## WHAT IS ASKED
A. Translate this sentence from the Hamlib installation text into Spanish: "Optional features usually require that more development tools are installed."
B. Edit the Hamlib installation text by rewriting it from "The code examples" up to and including "your home directory.", with "manual" replaced by "guide".

## PASSAGE SHOWN
----

The good news is that the defaults, i.e., no options, work well in most
situations.
.
Options are needed to enable the compilation of certain portions of Hamlib
such as the language bindings.
.
Optional features usually require that more development tools are installed.
.
The
.I INSTALL
and
.I README.betatester
files in the Hamlib top-level directory will have details on the options
available for that release.
.
.PP
A useful option is
.B \-\-prefix
which tells
.B configure
where in the file system hierarchy Hamlib should be installed.
.
If it is not given, Hamlib will be installed in the
.I /usr/local
file system hierarchy.
.
Perhaps you want to install to your home directory instead:
.
.sp
.RS 0.5i
.EX
\&./configure \-\-prefix=$HOME/local
.EE
.RE
.
.IP
.BR Note :
For practice you may wish to start out using the
.BR \-\-prefix = \fI$HOME/local\fP
option to install the Hamlib files into your home directory and avoid
overwriting any version of Hamlib installed into the system directories.
.
The code examples in the remainder of this manual will assume Hamlib has been
installed to
.IR $HOME/local .
.
.PP
All of the files will be installed in the
.I local
directory of your home directory.
.
.I local
will be created if it does not exist during installation as will several other
directories in it.
.
Installing in your home directory means that
.IR root ,
or superuser (administrator) privileges are not required when running
.BR "make install" .
.
On the other hand, some extra work will need to be done so other programs can
use the library.

----

Extracted data entries:
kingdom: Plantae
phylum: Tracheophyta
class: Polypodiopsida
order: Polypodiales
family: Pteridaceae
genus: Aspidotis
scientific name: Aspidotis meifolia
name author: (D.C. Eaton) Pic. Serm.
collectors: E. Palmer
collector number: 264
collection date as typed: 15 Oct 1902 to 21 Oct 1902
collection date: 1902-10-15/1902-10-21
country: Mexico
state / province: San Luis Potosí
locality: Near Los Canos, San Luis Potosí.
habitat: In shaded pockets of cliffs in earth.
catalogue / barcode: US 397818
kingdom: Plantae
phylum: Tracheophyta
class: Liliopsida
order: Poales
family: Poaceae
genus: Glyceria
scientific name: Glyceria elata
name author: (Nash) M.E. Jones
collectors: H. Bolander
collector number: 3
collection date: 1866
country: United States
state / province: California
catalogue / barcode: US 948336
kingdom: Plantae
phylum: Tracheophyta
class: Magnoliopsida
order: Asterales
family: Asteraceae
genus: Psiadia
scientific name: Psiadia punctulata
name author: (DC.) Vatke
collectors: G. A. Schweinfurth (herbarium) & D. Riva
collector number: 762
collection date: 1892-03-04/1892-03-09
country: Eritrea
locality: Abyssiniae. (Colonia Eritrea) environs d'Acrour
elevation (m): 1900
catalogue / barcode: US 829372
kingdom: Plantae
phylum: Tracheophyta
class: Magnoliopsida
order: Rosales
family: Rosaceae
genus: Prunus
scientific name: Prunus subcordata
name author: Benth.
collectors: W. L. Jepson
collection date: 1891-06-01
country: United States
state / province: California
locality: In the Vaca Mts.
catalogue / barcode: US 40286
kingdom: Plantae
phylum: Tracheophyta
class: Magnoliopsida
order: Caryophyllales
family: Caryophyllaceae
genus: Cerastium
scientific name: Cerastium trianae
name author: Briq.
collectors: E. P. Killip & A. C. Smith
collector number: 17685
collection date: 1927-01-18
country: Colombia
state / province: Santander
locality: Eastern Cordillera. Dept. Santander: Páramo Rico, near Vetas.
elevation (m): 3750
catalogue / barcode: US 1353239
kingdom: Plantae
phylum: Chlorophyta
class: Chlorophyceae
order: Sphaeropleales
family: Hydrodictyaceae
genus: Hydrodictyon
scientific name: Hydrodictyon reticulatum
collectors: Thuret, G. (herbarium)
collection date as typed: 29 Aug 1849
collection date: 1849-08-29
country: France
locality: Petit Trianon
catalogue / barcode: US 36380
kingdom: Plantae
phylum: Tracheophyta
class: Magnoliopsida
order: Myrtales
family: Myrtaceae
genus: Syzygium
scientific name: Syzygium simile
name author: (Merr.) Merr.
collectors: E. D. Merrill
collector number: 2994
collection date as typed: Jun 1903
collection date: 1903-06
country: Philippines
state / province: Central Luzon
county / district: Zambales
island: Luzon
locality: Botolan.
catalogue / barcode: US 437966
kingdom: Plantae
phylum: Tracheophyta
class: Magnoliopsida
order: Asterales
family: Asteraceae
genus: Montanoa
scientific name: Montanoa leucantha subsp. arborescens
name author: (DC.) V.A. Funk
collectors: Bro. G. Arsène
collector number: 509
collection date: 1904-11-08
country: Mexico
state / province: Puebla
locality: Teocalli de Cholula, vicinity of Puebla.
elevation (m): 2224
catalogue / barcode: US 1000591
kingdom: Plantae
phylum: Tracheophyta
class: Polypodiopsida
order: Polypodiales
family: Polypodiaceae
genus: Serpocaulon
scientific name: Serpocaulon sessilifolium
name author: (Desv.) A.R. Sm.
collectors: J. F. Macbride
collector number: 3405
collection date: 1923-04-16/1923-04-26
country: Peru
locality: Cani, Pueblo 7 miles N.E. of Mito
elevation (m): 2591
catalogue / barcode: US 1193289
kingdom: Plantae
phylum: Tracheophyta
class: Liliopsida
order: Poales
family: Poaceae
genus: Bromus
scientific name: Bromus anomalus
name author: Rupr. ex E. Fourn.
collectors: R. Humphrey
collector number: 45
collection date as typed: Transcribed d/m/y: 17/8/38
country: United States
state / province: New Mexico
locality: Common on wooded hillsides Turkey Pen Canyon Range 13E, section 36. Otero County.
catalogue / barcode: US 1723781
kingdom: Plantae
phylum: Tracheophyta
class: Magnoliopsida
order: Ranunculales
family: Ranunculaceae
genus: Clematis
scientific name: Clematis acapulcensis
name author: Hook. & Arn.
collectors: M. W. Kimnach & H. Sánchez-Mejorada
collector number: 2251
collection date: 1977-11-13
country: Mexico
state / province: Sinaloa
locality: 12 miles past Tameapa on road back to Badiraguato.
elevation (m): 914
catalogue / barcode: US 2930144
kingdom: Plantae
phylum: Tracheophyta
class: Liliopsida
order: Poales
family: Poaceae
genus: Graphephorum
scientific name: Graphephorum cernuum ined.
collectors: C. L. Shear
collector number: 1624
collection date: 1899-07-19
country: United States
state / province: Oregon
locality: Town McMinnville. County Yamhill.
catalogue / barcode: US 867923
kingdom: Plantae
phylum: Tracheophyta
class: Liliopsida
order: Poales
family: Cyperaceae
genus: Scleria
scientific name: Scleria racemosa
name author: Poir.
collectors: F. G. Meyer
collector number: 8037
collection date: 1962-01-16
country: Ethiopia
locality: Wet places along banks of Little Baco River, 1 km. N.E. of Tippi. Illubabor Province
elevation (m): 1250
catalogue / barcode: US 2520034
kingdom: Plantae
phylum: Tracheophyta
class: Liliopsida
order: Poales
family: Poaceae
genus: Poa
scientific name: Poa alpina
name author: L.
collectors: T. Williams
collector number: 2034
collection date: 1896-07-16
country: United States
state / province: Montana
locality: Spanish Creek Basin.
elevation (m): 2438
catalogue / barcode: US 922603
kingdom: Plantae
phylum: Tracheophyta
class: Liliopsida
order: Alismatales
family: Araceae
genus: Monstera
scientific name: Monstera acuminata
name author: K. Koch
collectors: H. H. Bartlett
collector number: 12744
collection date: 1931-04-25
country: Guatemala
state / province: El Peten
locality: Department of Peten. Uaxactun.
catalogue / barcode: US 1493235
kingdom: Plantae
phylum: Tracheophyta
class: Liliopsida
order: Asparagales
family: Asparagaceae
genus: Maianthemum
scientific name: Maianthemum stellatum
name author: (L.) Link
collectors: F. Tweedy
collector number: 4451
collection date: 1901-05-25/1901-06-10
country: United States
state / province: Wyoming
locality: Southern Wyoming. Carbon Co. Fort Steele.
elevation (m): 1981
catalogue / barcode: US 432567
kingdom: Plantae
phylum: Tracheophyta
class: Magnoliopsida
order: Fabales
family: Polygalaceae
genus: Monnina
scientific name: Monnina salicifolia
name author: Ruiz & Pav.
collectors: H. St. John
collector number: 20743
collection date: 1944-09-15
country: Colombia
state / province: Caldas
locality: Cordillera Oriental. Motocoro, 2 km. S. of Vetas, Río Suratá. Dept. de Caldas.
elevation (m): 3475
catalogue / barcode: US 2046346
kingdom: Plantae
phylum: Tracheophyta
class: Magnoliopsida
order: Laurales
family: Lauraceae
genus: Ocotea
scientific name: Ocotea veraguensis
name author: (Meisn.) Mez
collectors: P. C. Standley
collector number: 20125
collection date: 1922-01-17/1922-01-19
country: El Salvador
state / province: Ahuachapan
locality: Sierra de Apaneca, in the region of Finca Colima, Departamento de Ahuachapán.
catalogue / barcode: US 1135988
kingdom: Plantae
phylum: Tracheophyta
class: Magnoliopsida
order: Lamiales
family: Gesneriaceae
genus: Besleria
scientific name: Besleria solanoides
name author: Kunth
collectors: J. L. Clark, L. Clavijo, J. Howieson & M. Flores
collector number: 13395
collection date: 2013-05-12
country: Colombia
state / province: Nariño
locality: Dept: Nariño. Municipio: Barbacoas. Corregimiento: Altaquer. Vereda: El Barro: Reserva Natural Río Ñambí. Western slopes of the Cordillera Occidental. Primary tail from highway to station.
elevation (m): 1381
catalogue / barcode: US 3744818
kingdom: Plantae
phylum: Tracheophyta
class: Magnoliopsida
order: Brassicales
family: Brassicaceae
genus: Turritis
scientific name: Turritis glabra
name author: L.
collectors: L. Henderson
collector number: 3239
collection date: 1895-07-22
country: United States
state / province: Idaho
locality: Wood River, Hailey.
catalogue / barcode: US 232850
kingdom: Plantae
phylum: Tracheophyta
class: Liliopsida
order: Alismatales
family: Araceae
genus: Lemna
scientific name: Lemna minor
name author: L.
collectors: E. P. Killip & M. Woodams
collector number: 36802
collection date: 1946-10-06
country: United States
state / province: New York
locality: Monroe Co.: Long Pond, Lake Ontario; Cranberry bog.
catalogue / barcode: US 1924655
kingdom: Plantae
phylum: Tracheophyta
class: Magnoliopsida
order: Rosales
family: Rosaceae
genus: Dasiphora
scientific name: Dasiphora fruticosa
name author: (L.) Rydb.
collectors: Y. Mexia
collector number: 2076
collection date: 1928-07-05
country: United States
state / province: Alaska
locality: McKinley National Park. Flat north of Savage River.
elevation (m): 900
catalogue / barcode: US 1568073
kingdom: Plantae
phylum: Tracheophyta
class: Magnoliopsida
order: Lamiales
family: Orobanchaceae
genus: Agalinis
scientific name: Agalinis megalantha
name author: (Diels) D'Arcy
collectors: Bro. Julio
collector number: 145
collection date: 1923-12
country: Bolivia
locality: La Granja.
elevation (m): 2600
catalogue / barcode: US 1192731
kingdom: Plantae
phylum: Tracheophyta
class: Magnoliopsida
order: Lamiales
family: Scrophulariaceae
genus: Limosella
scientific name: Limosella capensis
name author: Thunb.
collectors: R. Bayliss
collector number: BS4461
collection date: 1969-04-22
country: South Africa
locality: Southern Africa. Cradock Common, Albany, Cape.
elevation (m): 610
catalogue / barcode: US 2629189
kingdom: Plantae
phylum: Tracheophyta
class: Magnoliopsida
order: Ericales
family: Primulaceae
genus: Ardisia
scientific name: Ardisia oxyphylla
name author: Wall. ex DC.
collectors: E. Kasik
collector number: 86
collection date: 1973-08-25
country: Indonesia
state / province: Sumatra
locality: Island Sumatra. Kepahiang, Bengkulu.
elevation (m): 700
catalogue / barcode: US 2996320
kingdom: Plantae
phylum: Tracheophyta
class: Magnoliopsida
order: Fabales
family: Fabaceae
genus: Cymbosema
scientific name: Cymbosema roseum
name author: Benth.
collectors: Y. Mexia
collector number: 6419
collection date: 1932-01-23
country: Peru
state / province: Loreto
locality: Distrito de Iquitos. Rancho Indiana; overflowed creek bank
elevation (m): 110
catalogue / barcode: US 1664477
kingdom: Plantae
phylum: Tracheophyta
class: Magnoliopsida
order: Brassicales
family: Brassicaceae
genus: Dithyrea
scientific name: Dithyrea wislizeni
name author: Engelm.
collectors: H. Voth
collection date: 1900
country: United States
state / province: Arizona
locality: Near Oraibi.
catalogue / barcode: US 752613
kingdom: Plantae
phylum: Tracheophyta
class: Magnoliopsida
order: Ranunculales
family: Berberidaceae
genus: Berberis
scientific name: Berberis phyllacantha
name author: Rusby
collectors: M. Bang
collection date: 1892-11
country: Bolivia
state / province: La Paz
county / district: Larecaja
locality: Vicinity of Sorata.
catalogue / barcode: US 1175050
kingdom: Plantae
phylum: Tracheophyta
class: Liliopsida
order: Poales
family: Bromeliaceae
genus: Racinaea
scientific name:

----

## RESPONSES FOR EACH TASK
A. Las funciones opcionales suelen requerir que se instalen más herramientas de desarrollo.

B.
The code examples in the remainder of this guide will assume Hamlib has been
installed to
.IR $HOME/local .
.
.PP
All of the files will be installed in the
.I local
directory of your home directory.